### Task prompt
Could you collect every line from the data below that contains the string "Usual"? Matches must respect case.

══ Given records ══

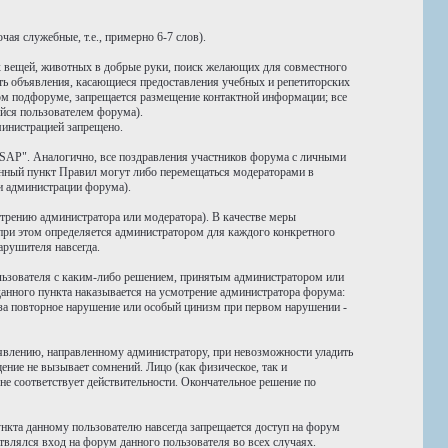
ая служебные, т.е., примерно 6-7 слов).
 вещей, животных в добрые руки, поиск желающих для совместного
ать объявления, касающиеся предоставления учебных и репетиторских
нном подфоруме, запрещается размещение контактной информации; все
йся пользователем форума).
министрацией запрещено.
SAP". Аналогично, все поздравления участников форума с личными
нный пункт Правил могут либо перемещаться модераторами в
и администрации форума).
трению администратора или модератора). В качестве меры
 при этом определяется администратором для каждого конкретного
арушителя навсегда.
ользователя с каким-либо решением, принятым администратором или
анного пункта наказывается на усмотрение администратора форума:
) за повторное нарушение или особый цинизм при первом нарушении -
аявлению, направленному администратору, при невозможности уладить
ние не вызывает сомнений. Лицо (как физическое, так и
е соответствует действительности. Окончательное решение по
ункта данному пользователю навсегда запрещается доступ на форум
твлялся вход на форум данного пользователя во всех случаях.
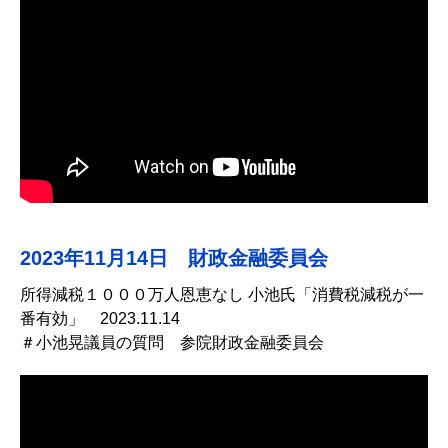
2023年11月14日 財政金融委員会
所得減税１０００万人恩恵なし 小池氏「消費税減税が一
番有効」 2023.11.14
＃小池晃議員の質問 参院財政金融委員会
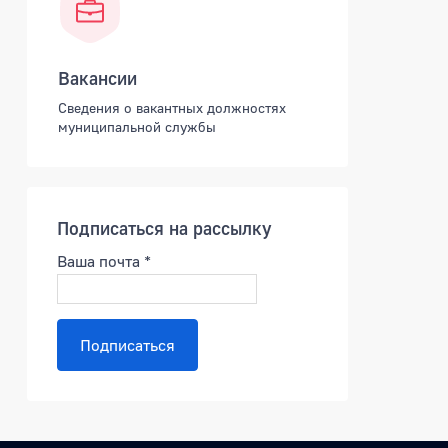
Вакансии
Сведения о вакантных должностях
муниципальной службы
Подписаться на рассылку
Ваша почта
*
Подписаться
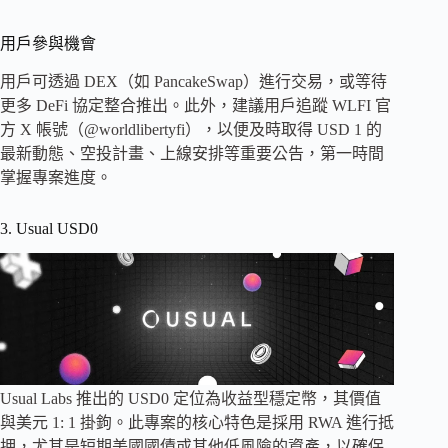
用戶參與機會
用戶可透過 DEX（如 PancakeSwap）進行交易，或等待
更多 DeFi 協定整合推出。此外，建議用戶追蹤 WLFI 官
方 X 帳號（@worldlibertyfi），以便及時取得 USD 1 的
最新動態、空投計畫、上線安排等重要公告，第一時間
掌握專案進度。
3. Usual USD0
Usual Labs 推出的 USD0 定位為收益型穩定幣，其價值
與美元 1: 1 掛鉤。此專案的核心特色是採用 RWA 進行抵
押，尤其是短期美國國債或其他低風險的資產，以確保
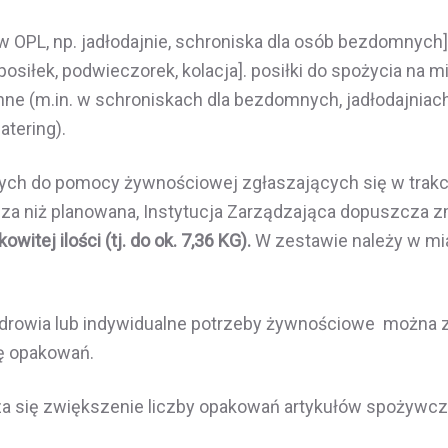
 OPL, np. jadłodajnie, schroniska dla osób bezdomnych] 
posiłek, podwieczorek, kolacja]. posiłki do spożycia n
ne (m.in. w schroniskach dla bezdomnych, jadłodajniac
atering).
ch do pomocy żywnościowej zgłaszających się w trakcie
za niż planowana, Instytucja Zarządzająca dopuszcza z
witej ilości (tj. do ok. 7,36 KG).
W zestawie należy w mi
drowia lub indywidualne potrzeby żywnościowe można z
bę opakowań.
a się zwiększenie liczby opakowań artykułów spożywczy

═══

### Answer box
3. Usual USD0
Usual Labs 推出的 USD0 定位為收益型穩定幣，其價值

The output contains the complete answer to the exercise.